They invade and take over the play. There is a dopey stoner called Perch (Ed Smith) and a loveable crusty called Chippers (Luke Murphy), who is in fact one of Danny’s delusions. They successfully replicate the sound of a train, smile and sing a lot, throw ice cream to the audience, and deliver jokes which will make you groan and laugh at the same time (ie Perch’s boss: we have an excellent Merlot. Perch: And we’ve got wine as well.) Imagine a version of King Lear in which the Fool is much less brainy and he has been given two thirds of the dialogue. Chippers rallies Danny’s spirits and offers relationship advice. They perform an alternative clown version of Hamlet and wrap it up with a happy ending.
The writer Alexander Owen is clearly taking a massive risk here, but he will ensure that the audience gets all the blame. This year’s “yellowface” comedy “Beijing Cake” would attract Twitter ire and calls for it to be censored. Although “Fade” initially seems to be going the same way, it successfully wriggles off the hook. The cast appear to be enjoying themselves during the clown scenes, and the audience will laugh along unsuspectingly, but when Danny’s psychosis kicks in we will find that we are all on our own. We realise with horror that we have been laughing at a schizophrenic. How could we be so tactless? How mortifying!
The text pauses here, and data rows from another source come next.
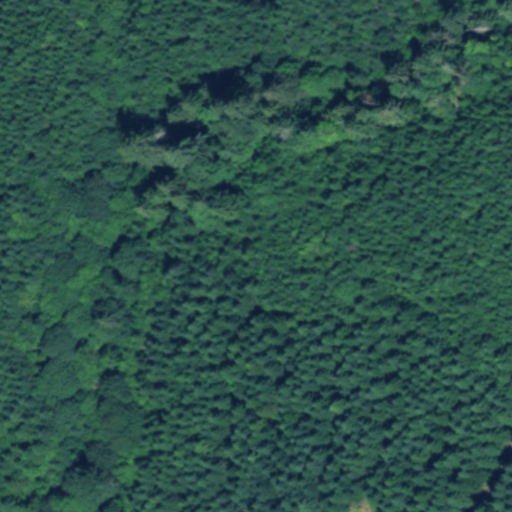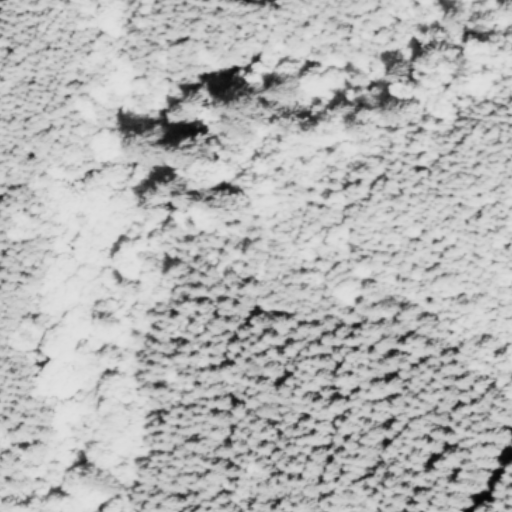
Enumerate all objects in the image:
road: (376, 406)
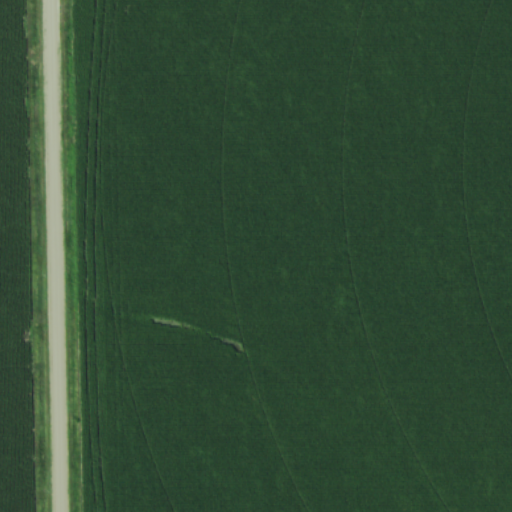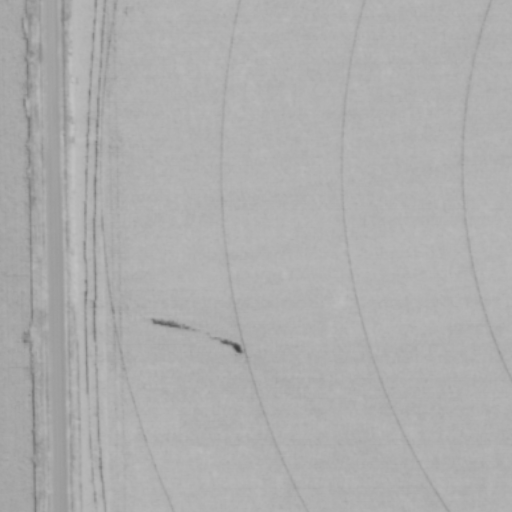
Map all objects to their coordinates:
road: (48, 256)
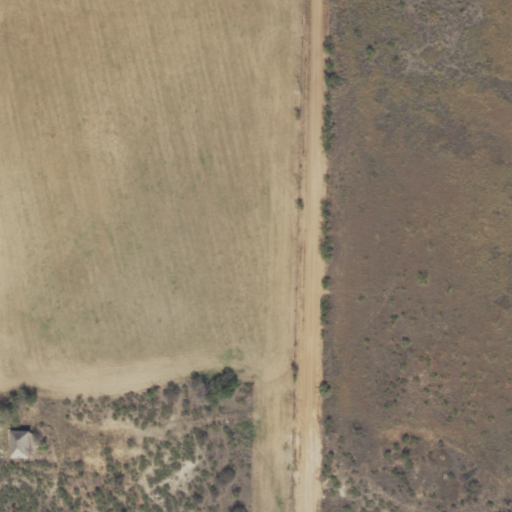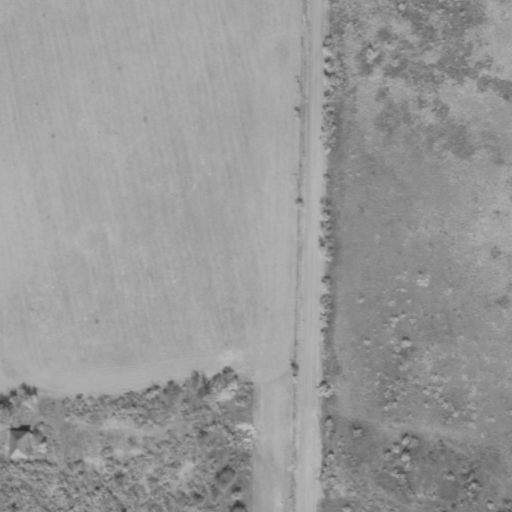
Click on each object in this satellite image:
road: (313, 256)
building: (15, 445)
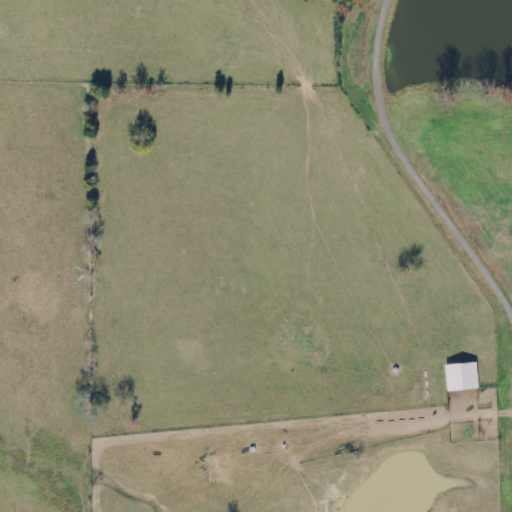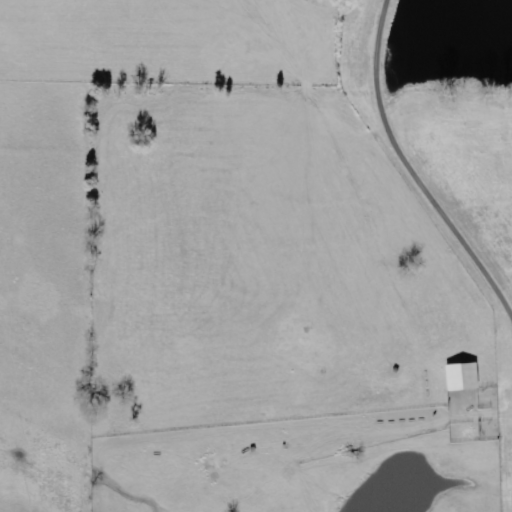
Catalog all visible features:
building: (463, 376)
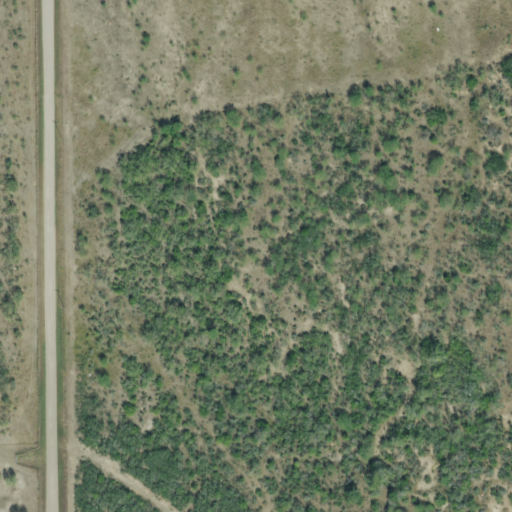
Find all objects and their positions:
road: (61, 255)
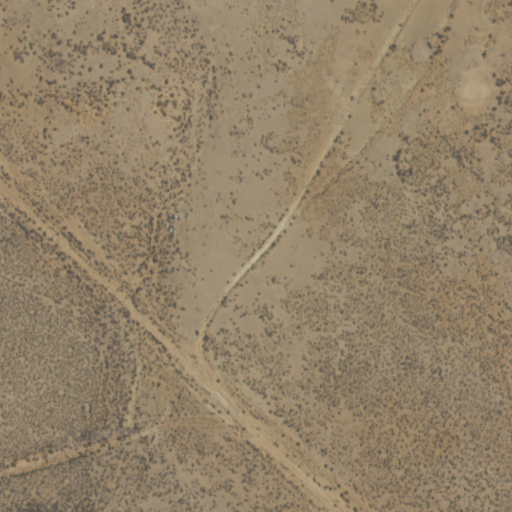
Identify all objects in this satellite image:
road: (172, 357)
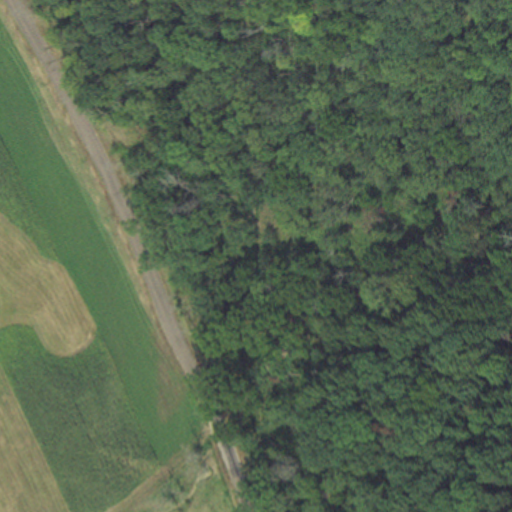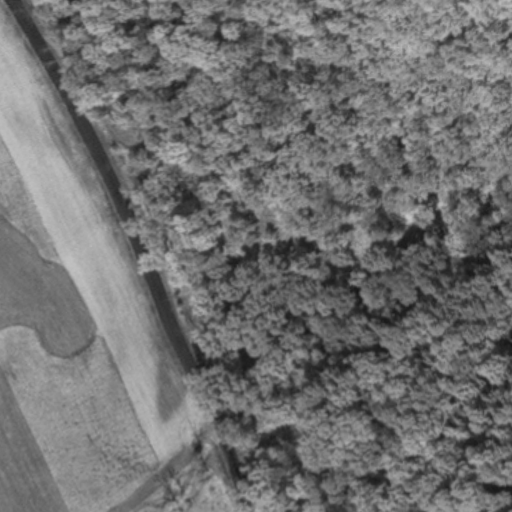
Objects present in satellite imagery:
road: (136, 251)
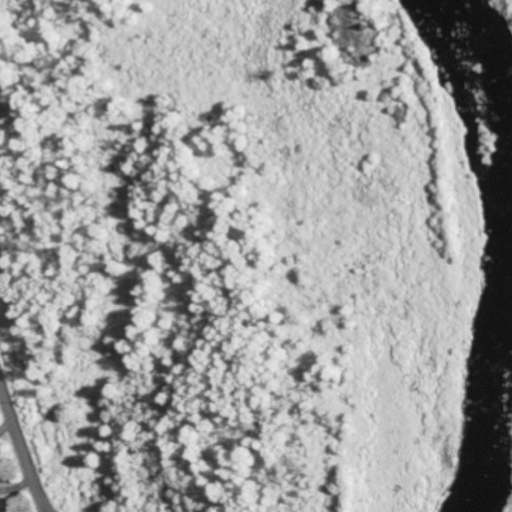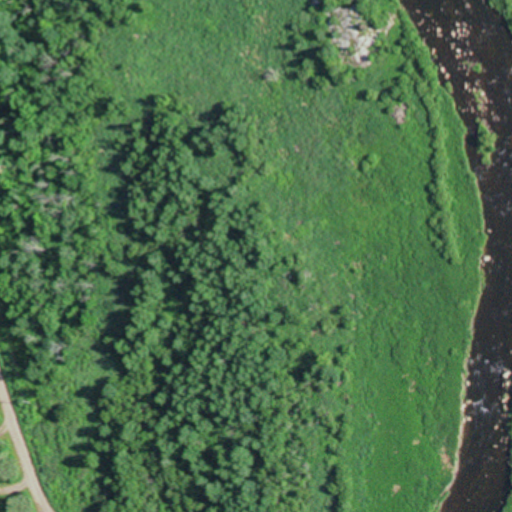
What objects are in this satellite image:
river: (508, 250)
road: (19, 420)
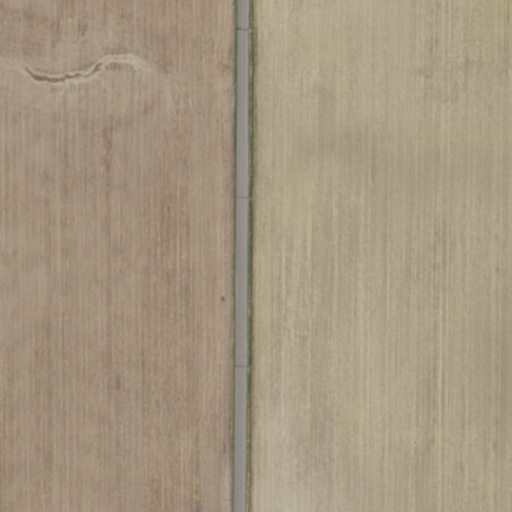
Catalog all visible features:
road: (242, 256)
The cast look very serious now and so we should shut up and look serious too.
This play’s dedication to volte-face is reminiscent of Belt Up’s “Lorca is Dead” (2010), but it is much more than just a stylistic exercise. “Fade” also reminds me of Nottingham New Theatre’s “Chasing Dragons,” (2011) which put a paranoid schizophrenic on stage with his hallucinations, but NNT would end on an optimistic, or at least an aspirant note. “Fade” is a tragedy in which clowns are recruited to draw attention to how tragic it is. There is no way that it can end happily.
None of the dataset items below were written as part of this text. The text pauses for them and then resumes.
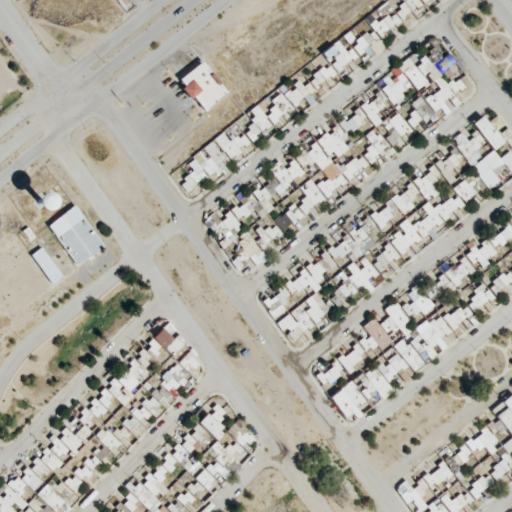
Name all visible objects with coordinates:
road: (507, 5)
park: (490, 36)
road: (82, 67)
road: (476, 67)
road: (228, 187)
road: (428, 378)
park: (442, 400)
road: (503, 505)
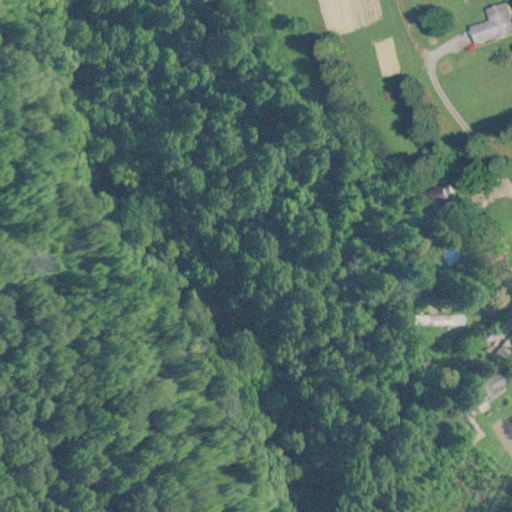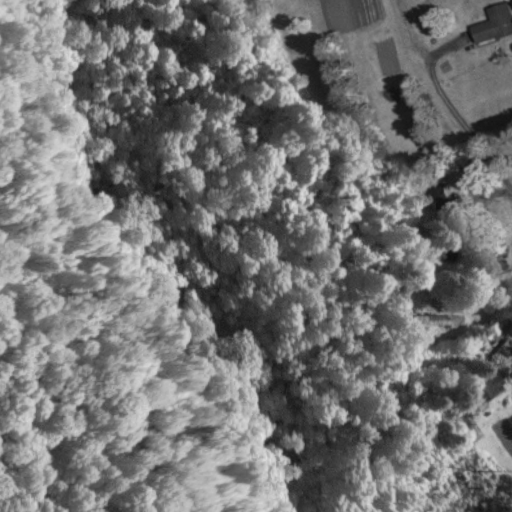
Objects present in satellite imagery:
building: (493, 25)
building: (433, 321)
building: (505, 351)
building: (484, 391)
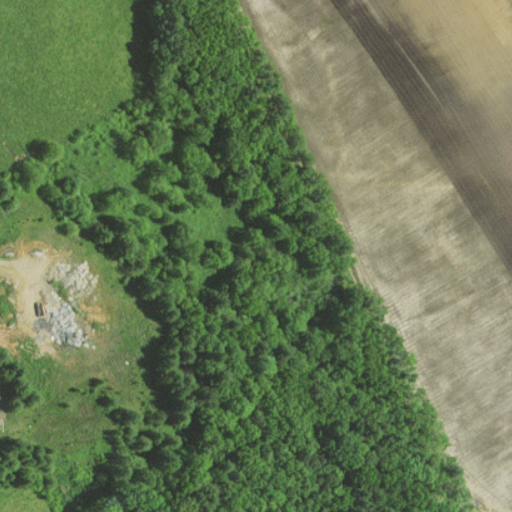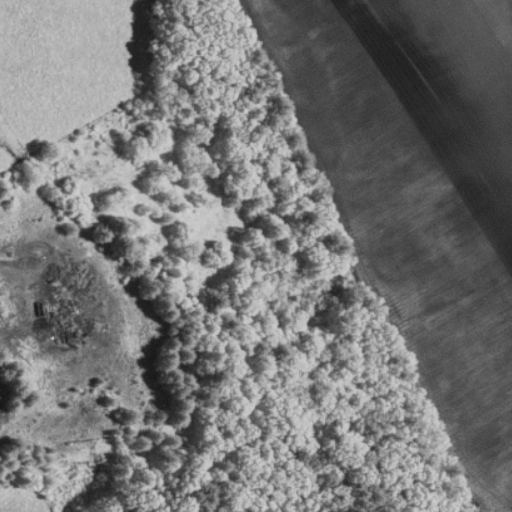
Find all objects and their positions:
road: (36, 275)
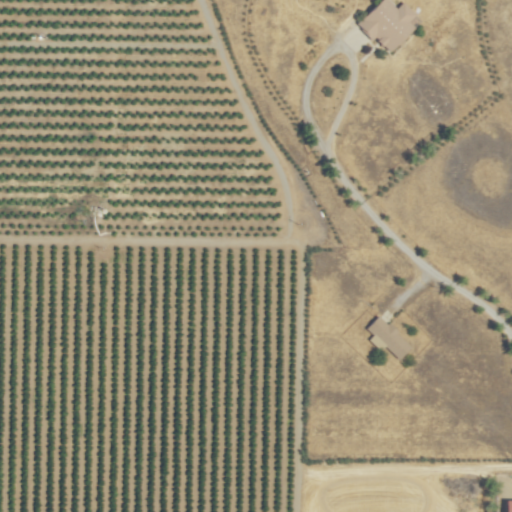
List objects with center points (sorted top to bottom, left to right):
building: (390, 24)
road: (330, 162)
crop: (152, 284)
building: (387, 337)
building: (509, 506)
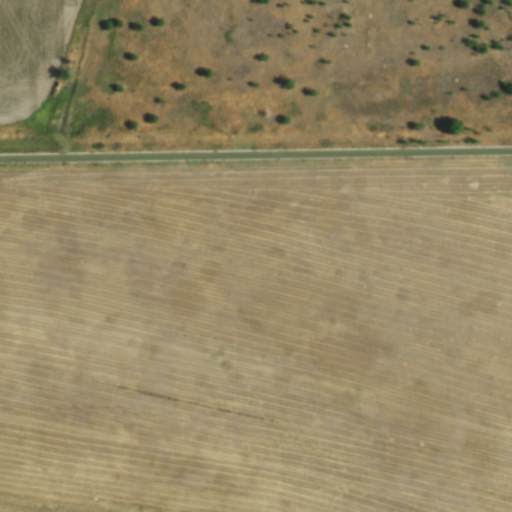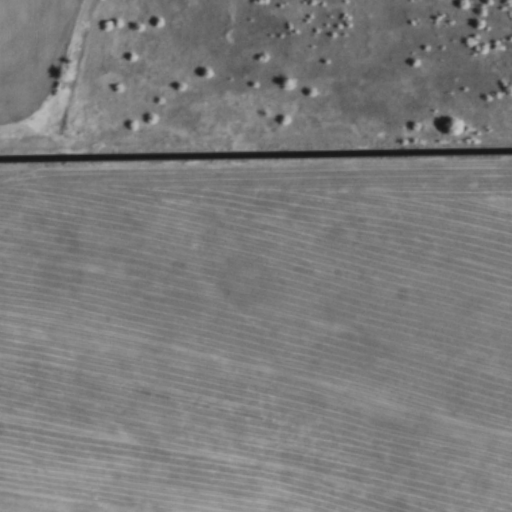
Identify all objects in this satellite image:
park: (54, 501)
So what are we left with? Pity? For the last fifteen minutes of “Fade” Danny is a blubbering wreck and yet we may sense that weeping over his plight is an inadequate response. The most potent aspects of Danny’s ordeal were possibly unintended at the time of writing (and one gathers that this play has been partly improvised by the cast); but if we watch the merciless annihilation of a tabloid journalist, this powerfully captures something of today’s dire attacks upon press freedom.
Perhaps, however, Danny was never really a journalist. By the end of “Fade,” his schizophrenia has inundated and submerged every detail of the play, and we have no means of telling what is delusion and what real. Maybe this is a psychological thriller in which we are supposed to admire the superhuman ingenuity of Danny’s tormenter Andrew (Tom Black), but Andrew’s unlikely ambition to turn Danny’s breakdown into a film can be all too easily attributed to the latter’s paranoia.
How can such a dazzling performance leave us feeling so desolate? It is like leaping from one end of the Fringe to the other: from its most offensive stand-up comedy to its profoundest theatre. We go from laughing at mental illness to experiencing the horrific anguish and loneliness of the real deal.